* [SUPPLIED TEXT]:

*-*-*

# Super C rebuild



## sammy the RED (Sep 15, 2003)

My Super C is down for a rebuild. New pistons and sleeves.


----------



## Ingersoll444 (Sep 17, 2003)

When I was a kid, my dad had a,I think C. I had a lot of good times with that tractor. He sold it right before he passed away about 5 years ago. Wish I still had it.

BTW whats the difference between a C, and a super C? Ours had no stickers on it.


----------



## parts man (Sep 24, 2003)

Ingersoll, 10cu in, a water pump and a taller rad. The C and SC were pretty nearly the same. The C had 3 inch pistons and the SC had 3.125 inch, the block though was the same as they were a sleeved engine. When they went super in '48 they added a water pump and a little more capacity in the rad, raising the top tank by I think 1.5 inches, meaning a taller grill and tin from there back.
New engine kits where I've seen them are only availlable in 3.125 pistons so when a C gets rebuilt they get the extra juice.


----------



## Ingersoll444 (Sep 17, 2003)

Thanks. I "think" his was '50, so that would have made it a super C then.


----------



## parts man (Sep 24, 2003)

Ingersoll, 1950 was the year that IH made the demonstrater models. Any chance your dad's tractor could have been white at one time? Did he buy it new?
If you know who he sold it to or someone in your family does you may be able to track it down.

*-*-*

* [MATERIAL]:

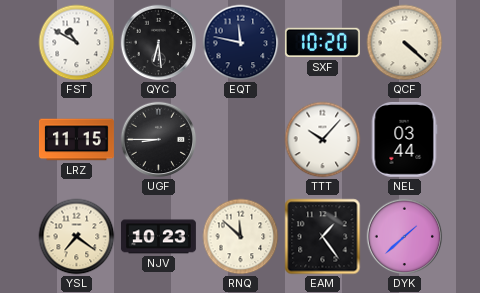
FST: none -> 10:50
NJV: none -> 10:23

*-*-*

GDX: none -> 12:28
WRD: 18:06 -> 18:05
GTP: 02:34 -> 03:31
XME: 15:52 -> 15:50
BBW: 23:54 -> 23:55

*-*-*

* [JOB]:
Please extend the forum thread on the Super C rebuild above, picking up after its final post.

* [WRITTEN ANSWER]:
----------



## Ingersoll444 (Sep 17, 2003)

No he got it used. I don't remember any white on it at all. all red. My Brouther in law knows the guy that bought it, and could track him down, but I REALY don't need it. OK it would be cool to have becouse it was my Dad's, but on my land, the trike front, would be scary. It did have a nice Mott flail mower, and a add on 3PH, so the guy got some good stuff when he got the old tractor.


----------



## parts man (Sep 24, 2003)

When it comes to restoring an old tractor ned rarely has anything to do with it!! I understand what your saying tho. As far as being tippy, you could trade the narrow front for a wide as they easily interchange.
For our collection we prefer the narrow front. When you say Farmall most people picture a tall tractor with a narrow front. Also our antiques are retired to parade duty now, they've worked hard enough that they've earned some play time.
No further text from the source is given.